Hewlett-Packard announced its intention to acquire network equipment manufacturer 3Com, offering $2.7 billion for the company.
The acquisition was seen as a shot across the bows of networking giant Cisco, whose relationship with HP is increasingly competitive (see ‘Cisco’s expansion opens new battle fronts).
The deal will bolster HP’s position in a number of ways. Most immediately, it will enhance the company’s existing ProLiant line of networking products, but it will also strengthen HP’s systems portfolio.
The growing use of virtualisation within enterprise architectures has driven demand for more sophisticated network switch functionality, such as the ability to move virtual machines across physical servers without dropping network connections.
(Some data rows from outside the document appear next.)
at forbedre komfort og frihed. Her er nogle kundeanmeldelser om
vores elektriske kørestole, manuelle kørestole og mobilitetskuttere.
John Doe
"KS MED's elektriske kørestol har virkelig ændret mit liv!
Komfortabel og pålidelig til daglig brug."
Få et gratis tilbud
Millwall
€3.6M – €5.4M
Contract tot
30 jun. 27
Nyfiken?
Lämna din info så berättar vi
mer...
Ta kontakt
Another asset is 3Com’s strong business in China. As well as manufacturing its equipment there, 3Com took half of its revenues in China in 2008.
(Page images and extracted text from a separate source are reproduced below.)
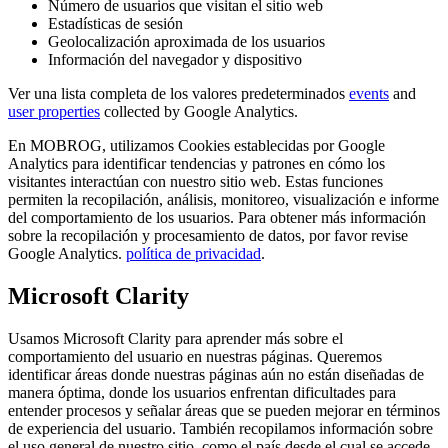
Número de usuarios que visitan el sitio web
Estadísticas de sesión
Geolocalización aproximada de los usuarios
Información del navegador y dispositivo
Ver una lista completa de los valores predeterminados
events
and
user properties
collected by Google Analytics.
En MOBROG, utilizamos Cookies establecidas por Google
Analytics para identificar tendencias y patrones en cómo los
visitantes interactúan con nuestro sitio web. Estas funciones
permiten la recopilación, análisis, monitoreo, visualización e informe
del comportamiento de los usuarios. Para obtener más información
sobre la recopilación y procesamiento de datos, por favor revise
Google Analytics.
política de privacidad
.
Microsoft Clarity
Usamos Microsoft Clarity para aprender más sobre el
comportamiento del usuario en nuestras páginas. Queremos
identificar áreas donde nuestras páginas aún no están diseñadas de
manera óptima, donde los usuarios enfrentan dificultades para
entender procesos y señalar áreas que se pueden mejorar en términos
de experiencia del usuario. También recopilamos información sobre
el uso general de nuestro sitio, como el país desde el cual se accede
Indeed, 3Com very nearly became a Chinese company last year, when Chinese telecom giant and key 3Com partner Huawei showed interest in part-acquiring it. The deal was called off, however, after the US government’s Committee on Foreign Investment in the US threatened to block the deal on national security grounds (3Com’s equipment is used in some military networks).
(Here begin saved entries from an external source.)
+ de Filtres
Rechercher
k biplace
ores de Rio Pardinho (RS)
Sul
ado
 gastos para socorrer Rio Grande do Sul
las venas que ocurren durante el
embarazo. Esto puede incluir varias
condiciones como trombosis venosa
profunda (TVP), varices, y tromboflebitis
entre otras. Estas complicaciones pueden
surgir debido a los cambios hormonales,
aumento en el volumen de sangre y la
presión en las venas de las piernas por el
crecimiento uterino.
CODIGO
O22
No such fears blocked another Chinese company from rampantly acquiring North American business software companies, as CDC Software – the applications arm of Chinese IT company CDC Corporation – picked up three vendors, two Canadian and one from the US.
Two of these, Truition and gomembers, are software-as-a-service providers, and the company said that the acquisitions boost its “roll-up” strategy – i.e. buying everything it can afford – in the growing on-demand software industry.
The ever-dwindling number of substantially sized IT analyst companies took a tumble in November 2009 when Gartner acquired AMR Research, a specialist in supply chain IT strategy, for $64 million.
There has been mounting concern that certain analyst companies hold too great an influence over the business IT zeitgeist, and this acquisition will do nothing to allay those fears.
However, another interpretation of events is that the proliferation of small, independent analyst voices is driving the big names to consolidate.